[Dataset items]
|---|

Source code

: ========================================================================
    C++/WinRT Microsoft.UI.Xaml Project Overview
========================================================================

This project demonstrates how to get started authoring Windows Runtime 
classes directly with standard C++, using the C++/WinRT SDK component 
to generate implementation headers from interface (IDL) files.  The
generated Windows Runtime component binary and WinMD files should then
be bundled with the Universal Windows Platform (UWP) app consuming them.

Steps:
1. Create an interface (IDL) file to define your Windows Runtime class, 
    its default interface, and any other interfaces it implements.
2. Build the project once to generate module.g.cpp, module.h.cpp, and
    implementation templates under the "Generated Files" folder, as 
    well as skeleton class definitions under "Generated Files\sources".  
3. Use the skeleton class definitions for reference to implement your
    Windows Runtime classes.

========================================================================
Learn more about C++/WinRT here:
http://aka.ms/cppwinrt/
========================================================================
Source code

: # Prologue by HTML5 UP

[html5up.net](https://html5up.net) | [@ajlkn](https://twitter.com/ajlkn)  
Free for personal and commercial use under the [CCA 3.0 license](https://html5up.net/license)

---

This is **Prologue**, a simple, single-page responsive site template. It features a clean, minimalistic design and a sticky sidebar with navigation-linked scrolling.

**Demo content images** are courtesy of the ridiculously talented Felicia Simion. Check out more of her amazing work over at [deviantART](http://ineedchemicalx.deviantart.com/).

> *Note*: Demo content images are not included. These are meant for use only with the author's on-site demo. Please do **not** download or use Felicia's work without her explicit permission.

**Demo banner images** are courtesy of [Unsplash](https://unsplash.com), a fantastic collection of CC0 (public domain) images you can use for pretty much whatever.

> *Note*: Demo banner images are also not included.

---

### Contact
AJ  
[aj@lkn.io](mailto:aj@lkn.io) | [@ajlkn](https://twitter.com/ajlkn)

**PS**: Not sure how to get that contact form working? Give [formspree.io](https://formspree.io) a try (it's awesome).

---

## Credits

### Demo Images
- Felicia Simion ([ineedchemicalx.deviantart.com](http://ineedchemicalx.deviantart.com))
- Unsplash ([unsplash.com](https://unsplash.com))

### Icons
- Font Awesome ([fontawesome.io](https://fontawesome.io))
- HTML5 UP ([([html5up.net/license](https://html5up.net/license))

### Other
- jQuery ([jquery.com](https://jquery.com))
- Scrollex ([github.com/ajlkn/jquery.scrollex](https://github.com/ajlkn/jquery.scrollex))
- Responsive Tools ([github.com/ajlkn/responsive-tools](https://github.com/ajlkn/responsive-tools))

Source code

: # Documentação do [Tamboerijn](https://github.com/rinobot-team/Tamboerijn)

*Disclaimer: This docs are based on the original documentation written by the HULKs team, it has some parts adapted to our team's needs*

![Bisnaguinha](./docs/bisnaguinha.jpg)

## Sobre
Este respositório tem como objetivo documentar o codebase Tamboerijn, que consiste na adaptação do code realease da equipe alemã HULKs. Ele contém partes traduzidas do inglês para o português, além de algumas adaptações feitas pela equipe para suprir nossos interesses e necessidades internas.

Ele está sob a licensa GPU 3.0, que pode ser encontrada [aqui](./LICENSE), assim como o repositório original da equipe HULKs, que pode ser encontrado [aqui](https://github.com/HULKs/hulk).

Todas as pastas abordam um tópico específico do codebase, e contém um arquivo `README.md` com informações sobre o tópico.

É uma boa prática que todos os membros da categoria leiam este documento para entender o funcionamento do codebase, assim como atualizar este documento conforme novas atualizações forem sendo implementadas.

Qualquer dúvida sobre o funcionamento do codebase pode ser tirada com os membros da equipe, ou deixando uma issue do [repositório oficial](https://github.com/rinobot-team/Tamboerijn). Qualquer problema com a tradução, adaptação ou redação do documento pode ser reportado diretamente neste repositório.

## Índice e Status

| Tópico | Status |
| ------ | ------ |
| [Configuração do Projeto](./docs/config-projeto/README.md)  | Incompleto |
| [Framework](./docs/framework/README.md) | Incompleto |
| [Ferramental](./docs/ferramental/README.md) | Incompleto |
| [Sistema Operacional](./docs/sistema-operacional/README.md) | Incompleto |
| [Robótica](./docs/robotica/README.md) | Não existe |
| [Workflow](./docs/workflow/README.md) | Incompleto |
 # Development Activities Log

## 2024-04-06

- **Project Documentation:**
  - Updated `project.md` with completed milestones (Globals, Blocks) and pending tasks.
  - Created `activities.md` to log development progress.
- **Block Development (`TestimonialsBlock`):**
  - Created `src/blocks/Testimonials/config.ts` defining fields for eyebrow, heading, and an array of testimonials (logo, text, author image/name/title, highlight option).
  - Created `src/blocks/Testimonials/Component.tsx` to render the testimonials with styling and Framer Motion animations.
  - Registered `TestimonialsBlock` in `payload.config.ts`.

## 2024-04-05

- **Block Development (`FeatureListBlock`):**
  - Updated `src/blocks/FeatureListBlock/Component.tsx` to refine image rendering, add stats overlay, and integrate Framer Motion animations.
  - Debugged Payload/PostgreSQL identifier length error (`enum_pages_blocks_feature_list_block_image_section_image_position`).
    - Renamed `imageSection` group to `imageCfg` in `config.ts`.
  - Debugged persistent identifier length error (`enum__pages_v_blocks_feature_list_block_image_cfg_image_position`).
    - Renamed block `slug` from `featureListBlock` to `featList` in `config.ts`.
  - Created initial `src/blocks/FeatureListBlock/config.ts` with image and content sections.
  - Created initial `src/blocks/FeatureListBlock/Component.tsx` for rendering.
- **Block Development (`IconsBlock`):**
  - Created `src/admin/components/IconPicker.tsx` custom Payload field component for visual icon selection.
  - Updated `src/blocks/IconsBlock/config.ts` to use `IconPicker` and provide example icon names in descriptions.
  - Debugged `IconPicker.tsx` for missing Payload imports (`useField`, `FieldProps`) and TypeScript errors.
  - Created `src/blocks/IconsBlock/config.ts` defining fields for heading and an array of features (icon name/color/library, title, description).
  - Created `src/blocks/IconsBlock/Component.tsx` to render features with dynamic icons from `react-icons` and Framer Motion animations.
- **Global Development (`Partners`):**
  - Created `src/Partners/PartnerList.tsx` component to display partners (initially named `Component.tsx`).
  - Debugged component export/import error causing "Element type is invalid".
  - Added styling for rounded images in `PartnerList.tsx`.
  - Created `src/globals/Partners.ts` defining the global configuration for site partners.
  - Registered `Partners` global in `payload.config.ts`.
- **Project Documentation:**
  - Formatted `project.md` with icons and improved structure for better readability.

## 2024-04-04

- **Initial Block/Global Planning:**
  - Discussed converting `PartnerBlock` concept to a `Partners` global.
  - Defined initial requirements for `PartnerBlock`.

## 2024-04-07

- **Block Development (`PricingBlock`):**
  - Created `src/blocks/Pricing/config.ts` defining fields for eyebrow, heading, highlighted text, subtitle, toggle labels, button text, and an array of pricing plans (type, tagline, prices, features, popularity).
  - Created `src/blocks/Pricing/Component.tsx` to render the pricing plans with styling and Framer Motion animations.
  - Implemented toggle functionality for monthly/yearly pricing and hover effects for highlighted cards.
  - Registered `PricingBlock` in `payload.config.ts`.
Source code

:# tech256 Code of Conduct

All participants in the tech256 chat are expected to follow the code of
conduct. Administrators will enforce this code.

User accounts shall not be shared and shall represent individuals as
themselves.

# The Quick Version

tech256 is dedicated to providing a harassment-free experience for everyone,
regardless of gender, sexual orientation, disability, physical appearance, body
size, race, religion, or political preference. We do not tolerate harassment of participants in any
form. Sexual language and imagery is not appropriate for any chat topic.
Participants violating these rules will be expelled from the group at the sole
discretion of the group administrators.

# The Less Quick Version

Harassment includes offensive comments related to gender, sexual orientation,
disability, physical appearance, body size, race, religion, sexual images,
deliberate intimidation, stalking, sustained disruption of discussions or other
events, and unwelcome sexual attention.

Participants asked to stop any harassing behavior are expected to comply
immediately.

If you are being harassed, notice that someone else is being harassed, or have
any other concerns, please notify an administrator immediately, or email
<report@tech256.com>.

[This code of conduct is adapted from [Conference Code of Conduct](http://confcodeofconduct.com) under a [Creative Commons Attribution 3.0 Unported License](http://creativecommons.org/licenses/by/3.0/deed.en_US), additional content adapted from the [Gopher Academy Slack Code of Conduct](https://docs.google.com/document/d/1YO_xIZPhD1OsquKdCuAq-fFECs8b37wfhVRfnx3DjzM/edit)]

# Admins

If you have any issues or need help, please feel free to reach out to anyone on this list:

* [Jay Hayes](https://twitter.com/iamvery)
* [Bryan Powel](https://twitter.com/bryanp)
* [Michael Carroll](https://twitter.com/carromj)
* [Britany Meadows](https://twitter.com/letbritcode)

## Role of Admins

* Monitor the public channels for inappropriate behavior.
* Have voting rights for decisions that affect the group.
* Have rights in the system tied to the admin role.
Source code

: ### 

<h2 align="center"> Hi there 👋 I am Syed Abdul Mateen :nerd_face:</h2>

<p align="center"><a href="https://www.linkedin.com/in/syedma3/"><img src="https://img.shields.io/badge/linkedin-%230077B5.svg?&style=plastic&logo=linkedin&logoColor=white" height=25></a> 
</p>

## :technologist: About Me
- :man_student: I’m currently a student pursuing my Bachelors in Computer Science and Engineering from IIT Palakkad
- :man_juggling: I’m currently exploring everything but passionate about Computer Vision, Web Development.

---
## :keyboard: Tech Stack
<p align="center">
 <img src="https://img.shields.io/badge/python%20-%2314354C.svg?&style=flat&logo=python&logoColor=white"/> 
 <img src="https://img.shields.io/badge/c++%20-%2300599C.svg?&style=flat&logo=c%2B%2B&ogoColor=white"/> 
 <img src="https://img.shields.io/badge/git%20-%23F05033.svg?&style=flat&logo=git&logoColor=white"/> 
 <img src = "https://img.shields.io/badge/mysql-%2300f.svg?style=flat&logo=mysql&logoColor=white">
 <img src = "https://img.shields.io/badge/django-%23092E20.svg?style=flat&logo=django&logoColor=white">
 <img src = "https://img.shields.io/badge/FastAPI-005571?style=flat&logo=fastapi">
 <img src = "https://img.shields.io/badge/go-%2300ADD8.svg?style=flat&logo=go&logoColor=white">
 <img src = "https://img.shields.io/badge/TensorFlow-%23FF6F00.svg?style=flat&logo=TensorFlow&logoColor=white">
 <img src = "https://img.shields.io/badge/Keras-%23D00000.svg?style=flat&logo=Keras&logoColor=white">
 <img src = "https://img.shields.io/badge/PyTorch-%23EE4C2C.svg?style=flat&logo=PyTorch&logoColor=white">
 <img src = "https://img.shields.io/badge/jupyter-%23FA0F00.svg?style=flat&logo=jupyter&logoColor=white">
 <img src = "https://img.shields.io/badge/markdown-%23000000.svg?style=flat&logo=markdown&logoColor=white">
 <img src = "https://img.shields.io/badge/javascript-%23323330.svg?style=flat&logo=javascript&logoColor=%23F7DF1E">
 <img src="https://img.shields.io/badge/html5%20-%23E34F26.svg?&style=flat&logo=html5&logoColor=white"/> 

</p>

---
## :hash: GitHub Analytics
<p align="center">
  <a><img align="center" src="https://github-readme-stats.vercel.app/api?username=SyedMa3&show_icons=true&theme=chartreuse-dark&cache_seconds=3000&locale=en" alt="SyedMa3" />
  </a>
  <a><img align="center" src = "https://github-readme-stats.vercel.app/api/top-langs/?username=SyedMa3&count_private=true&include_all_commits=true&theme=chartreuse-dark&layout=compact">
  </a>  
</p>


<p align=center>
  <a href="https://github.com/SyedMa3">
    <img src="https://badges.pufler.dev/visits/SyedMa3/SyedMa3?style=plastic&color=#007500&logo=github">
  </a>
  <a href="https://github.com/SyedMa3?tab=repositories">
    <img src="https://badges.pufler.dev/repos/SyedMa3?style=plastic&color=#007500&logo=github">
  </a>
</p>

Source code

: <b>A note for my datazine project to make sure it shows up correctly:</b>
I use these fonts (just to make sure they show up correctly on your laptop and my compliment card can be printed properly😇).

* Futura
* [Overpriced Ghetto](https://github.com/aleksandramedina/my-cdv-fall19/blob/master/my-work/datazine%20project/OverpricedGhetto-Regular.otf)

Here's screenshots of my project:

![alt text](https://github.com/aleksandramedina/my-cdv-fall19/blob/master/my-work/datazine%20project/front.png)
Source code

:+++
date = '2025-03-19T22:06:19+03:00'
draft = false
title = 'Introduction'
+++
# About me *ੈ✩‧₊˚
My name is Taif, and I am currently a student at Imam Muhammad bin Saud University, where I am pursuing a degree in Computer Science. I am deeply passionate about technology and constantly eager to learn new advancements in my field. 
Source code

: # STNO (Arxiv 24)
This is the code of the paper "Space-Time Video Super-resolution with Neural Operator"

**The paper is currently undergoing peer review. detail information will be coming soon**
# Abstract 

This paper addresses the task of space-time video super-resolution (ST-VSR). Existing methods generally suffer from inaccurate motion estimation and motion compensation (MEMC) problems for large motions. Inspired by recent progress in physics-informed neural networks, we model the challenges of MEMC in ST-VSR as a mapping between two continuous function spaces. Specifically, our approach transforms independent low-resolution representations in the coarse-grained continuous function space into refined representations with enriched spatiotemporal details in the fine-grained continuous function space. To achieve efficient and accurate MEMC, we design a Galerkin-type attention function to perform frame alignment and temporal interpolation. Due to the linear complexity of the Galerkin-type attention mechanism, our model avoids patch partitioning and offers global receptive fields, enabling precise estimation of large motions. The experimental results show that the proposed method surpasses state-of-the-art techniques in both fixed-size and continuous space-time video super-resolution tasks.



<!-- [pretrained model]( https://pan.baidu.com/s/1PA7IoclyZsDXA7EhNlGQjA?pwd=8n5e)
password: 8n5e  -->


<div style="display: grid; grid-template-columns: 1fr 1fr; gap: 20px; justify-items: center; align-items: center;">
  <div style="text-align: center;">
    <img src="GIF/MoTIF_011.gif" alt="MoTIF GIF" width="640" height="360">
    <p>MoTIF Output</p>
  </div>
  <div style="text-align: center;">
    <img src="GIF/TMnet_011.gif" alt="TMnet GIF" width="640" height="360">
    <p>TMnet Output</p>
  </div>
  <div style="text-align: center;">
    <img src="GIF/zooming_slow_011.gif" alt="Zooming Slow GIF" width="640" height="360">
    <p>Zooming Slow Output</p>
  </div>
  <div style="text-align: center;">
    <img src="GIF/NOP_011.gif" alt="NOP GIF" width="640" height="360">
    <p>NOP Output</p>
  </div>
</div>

|---|

EXERCISE PROMPT: Extract every line containing the string "chat" from the data above.

ANSWER FOR THE TASK:
All participants in the tech256 chat are expected to follow the code of
form. Sexual language and imagery is not appropriate for any chat topic.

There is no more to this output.